Lo más irónico del caso es que, probablemente, a día de hoy la mayoría de los espacios políticos, en nuestras sociedades democráticas, ya estén organizados así: de manera reticular y dispersa. Sin embargo, al analizar esta situación con el paradigma antiguo –con las gafas del fordismo político- esta realidad llena de posibilidades no es reconocida como una oportunidad y una riqueza sino como un problema. Por lo tanto, el reto de hoy es conseguir que las redes lo sean conscientemente, organizar-se en forma de partido-red de manera voluntaria y no por mera necesidad, sin saber muy bien por qué. Lo fundamental es que entre los distintos nodos haya una relación de cooperación, a la vez que de autonomía, que se reconozcan y se sepan especializar, y no que se nieguen, compitan o se boicoteen entre sí. Evidentemente, las TIC e internet, igual que en el mundo de la economía, es una herramienta imprescindible para acometer con éxito esta empresa.


No olvidemos que la participación y la proximidad pasan a ser, de manera espontánea, el polo compensatorio de la construcción de partidos supra-estatales, capaces de actuar como global players. Si para reconstruir el Estado Social y para gobernar la globalización hacen falta partidos europeos, es decir, si la política en cierta medida no tiene más remedio que alejarse, ¿de qué manera devolver al ciudadano la experiencia inmediata de la democracia, tan necesaria para mantener la legitimación de este sistema político?

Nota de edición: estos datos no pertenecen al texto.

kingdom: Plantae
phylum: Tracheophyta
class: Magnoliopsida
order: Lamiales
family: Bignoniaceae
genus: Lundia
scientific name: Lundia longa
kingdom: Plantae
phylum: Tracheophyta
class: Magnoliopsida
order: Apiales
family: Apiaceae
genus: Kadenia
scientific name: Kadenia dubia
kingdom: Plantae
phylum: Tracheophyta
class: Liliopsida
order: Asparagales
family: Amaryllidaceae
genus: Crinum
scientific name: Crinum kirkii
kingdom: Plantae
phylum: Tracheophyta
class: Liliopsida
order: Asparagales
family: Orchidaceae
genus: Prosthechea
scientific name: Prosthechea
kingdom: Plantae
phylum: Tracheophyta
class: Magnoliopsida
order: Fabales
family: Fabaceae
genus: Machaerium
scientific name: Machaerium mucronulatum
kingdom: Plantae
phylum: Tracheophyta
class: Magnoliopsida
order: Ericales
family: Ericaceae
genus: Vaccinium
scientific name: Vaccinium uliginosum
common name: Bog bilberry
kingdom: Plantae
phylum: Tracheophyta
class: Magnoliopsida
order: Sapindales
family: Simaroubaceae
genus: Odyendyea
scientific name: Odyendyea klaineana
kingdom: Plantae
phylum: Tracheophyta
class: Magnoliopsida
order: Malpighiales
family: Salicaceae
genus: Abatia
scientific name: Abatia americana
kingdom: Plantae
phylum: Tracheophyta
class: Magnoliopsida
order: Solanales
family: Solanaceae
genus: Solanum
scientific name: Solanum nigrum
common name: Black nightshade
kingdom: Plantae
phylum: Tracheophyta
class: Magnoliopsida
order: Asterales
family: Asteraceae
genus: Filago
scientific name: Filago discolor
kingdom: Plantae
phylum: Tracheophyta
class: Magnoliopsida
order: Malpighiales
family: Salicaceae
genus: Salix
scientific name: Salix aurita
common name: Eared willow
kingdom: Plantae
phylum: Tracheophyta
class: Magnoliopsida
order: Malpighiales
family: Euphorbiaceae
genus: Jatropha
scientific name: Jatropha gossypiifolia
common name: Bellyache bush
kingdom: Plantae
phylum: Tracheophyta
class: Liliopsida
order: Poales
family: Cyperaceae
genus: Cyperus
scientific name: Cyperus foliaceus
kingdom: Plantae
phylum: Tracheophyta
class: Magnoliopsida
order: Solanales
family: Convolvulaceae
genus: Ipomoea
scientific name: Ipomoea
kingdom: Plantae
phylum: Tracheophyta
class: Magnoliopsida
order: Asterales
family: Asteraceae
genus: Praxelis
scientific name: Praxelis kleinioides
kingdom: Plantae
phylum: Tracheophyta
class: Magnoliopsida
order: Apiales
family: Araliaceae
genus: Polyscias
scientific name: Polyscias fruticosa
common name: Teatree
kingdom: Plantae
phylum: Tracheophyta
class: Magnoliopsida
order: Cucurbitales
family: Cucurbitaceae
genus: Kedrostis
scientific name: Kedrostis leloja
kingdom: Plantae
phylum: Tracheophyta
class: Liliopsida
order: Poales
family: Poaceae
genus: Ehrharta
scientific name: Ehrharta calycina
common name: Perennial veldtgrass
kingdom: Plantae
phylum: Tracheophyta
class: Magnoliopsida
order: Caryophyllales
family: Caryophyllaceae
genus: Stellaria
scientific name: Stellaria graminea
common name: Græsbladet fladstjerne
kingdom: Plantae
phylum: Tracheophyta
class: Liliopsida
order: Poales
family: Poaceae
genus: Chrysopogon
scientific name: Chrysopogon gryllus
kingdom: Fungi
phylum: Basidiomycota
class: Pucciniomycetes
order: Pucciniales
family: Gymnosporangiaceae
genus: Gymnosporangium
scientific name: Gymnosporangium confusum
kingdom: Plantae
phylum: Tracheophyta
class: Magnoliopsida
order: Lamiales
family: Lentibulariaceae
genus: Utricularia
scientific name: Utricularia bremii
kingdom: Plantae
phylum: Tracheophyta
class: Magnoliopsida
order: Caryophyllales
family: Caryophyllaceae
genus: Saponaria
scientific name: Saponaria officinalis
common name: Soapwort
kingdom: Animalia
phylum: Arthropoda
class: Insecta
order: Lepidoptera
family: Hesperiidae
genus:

La participación y la proximidad no son sólo una consecuencia de los mayores niveles de educación de nuestras sociedades, sino fundamentalmente una necesidad dialéctica de una política (democrática) que necesita globalizarse para recuperar la eficacia perdida.

Los partidos del siglo XXI tienen que ser capaces, en síntesis, de desplazar simultáneamente la política hacia arriba y hacia abajo –o, si se prefiere, hacia fuera y hacia adentro-. Sólo así volverán a ser el instrumento útil al servicio del proceso de democratización continua, recuperando esa función que desde los inicios de la modernidad los ha dotado de identidad y de sentido.